There’s an argument to be made that the best way to play retro games is on CRTs thanks to their unique look and feel. Others want the cleanest image possible—pixels cut right at the source with no distortion. These FPGA and scaling devices often come with a bunch of features that let you emulate the look of older TVs by including scanline and scaling options to soften up the image, with results pretty close to original CRTs. Twitter accounts like @PROPixels and @CRTPixels do regular comparisons between sharp pixels, retro filters, and original CRTs, highlighting various options to get your games looking as good as possible.
Whether you’re into filters or not is a matter of taste, and might even depend on the console or game, but having the option to produce various types of images is one of the most appealing reasons to use a MiSTer or upscaler compared to options like emulation on modern game consoles—especially when you’ve optimized the settings using a tool like 240p Test Suite.
However you choose to play your old games—on a flatscreen or CRT, with scanlines or raw pixels—there’s no wrong answer. Experiment to find what looks best to you.

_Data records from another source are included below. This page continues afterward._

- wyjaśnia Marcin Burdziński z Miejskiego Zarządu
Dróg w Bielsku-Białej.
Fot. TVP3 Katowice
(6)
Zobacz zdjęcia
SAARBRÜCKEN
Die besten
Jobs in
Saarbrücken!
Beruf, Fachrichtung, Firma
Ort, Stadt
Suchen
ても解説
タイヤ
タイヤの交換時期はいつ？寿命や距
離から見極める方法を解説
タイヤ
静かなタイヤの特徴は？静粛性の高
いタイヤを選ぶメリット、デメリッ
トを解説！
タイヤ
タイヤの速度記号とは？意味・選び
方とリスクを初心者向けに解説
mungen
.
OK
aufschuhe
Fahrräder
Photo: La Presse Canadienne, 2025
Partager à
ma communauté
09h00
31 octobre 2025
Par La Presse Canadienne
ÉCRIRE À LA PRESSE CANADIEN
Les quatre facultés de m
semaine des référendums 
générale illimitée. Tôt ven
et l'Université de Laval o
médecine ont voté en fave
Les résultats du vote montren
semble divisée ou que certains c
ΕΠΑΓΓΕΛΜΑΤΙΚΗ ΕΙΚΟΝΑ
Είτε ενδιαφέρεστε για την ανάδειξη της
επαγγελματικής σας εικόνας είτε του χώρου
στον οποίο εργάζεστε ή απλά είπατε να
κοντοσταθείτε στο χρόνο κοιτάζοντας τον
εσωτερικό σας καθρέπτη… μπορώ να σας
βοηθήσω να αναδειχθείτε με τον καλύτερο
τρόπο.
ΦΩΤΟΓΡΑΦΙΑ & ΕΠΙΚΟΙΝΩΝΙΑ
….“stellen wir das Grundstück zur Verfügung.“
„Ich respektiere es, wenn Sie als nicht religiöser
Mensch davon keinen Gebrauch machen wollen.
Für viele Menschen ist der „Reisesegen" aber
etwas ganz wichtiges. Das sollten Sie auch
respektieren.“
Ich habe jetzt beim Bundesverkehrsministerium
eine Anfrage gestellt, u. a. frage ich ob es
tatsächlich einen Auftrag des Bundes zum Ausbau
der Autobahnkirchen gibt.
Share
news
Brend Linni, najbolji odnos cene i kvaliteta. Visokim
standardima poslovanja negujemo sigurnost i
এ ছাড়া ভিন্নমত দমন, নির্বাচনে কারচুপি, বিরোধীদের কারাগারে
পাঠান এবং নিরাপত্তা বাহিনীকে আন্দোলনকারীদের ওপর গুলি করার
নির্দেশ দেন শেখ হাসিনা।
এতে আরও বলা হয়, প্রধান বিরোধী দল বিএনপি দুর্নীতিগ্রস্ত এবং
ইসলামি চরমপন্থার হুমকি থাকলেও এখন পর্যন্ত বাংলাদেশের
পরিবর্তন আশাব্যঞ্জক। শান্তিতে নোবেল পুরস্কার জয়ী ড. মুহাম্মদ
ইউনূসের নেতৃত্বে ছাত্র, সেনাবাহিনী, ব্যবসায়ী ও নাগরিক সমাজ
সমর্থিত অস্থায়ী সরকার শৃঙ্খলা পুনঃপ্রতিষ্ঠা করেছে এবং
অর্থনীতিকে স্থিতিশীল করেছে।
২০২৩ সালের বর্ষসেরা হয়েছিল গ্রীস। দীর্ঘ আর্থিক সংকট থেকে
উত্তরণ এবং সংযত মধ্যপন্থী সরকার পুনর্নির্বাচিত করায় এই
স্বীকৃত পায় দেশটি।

I started out with one of Nintendo’s mini consoles and have upgraded to serious original hardware over time, but that doesn’t mean I don’t still have fun playing emulated games on my phone. My biggest piece of advice is to start small—grab a used mini console, check out ROM hacks of your favorite games, sign up for one of Sony, Nintendo, or Microsoft’s subscription service—and see if retro gaming is right for you. Whether you dabble or dive into the deep end, there’s never been a better time to get into old games, and it’s only going to get better from here.